It must be noted that, in total, 1964/2272 (86%) people included in the review were in good clinical condition (World Federation of Neurosurgical Societies (WFNS) I–II) at the time of randomisation; in 2203/2272 (97%) people, the aneurysm was located in the anterior circulation. The data in the review come largely from a single RCT (ISAT) in 2143 people. Aneurysm size was stated only in this RCT; 1988/2143 (93%) people had aneurysms smaller than 11 mm in diameter. In the three RCTs identified by the review, the endovascular-coiling and surgical-clipping groups were similar with respect to sex, age, and clinical condition on admission, as well as aneurysm location and aneurysm size. However, in the ISAT trial, the prognostic factor of time between randomisation and first procedure (i.e., time between SAH and treatment) was slightly, but significantly, longer in the clipping group than in the coiling group. For those allocated to endovascular coiling, the mean interval between randomisation and the first procedure was 1.1 days, and for those allocated to neurosurgical clipping, the interval was 1.7 days (P <0.0001). This may have biased the results against clipping by increasing the number of preprocedural re-bleedings in the clipping group.
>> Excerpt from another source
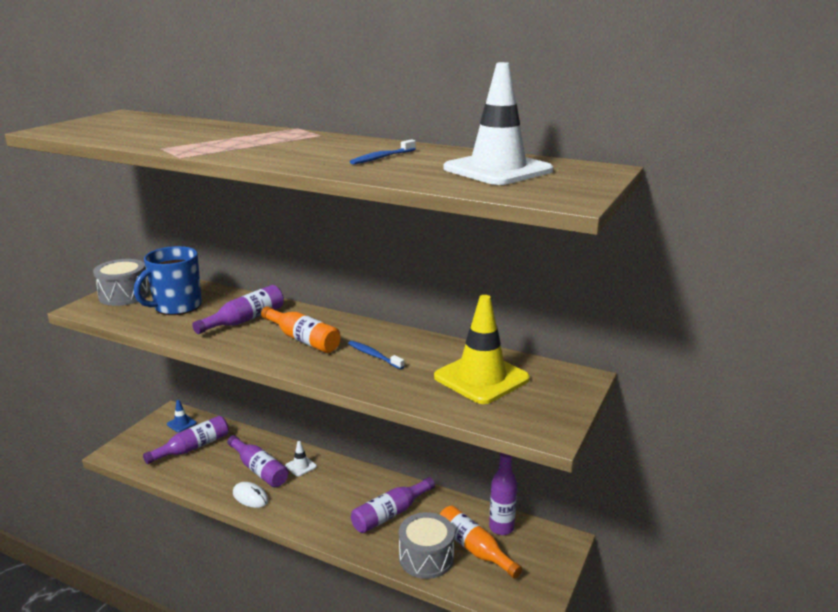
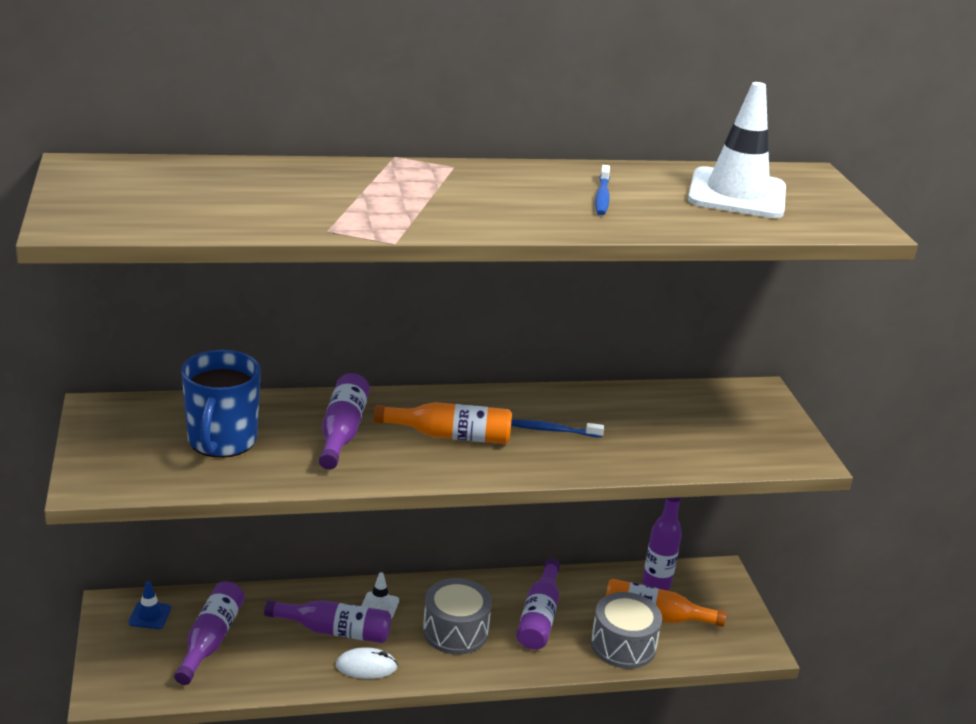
camera: 40 degrees left, 5 degrees up
(124, 295) = (114, 447): grey drum -> grey drum (455, 631)
(481, 378) = (684, 421): yellow traffic cone -> none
In addition, the ISAT trial was performed at a time when clipping was the standard treatment for most intracranial aneurysms. People were only included in the study if their aneurysm was suitable for both coiling and clipping as judged by a neurosurgeon and an interventional neuroradiologist. Aneurysms under-represented in ISAT include large aneurysms (usually less suitable for coiling), middle cerebral artery aneurysms (usually less suitable for coiling), and posterior circulation aneurysms (usually less suitable for clipping). These factors may impact negatively on the generalisability of the results in clinical practice, and the conclusions of the systematic review cannot be applied to all people with ruptured aneurysms. Aneurysms not amenable to endovascular coiling are usually treated by surgical clipping. Factors that should be considered when deciding on the best treatment option include the morphology of the aneurysm (e.g., wide-necked aneurysms, or when arterial branches arise from the neck of the aneurysm), the age and clinical condition of the patient, and the presence or absence of a space-occupying intracranial haematoma. In people who present with a space-occupying haematoma and decreased consciousness level, and who require a craniotomy to evacuate the haematoma, the aneurysm is usually treated by surgical clipping. Furthermore, whether an aneurysm is considered suitable for both endovascular and surgical treatment may vary between different units because of the experience of the treating team. Coiling was associated with a higher risk of recurrent haemorrhage from the treated aneurysm and a higher aneurysm recurrence/retreatment rate. This may be particularly important in younger people, and in those with large or giant aneurysms where recurrence is more likely.

Clinical guide:

For people in good clinical condition after aneurysmal SAH, if the aneurysm is considered suitable for both endovascular coiling and surgical clipping, coiling is the treatment of choice, as it is associated with a better outcome at 1 year. The evidence comes mainly from one large RCT, ISAT. Although this RCT did not report complications from the intervention, functional outcomes at 1 year included the effects from complications of the intervention.

Substantive changes

Endovascular coiling versus surgical clipping One follow-up report of an included RCT added, which found that endovascular coiling increased re-treatment rates for the same aneurysm compared with surgical clipping at 4.5 to 12 years, but it did not assess the significance of the difference between groups. Categorisation unchanged (Beneficial).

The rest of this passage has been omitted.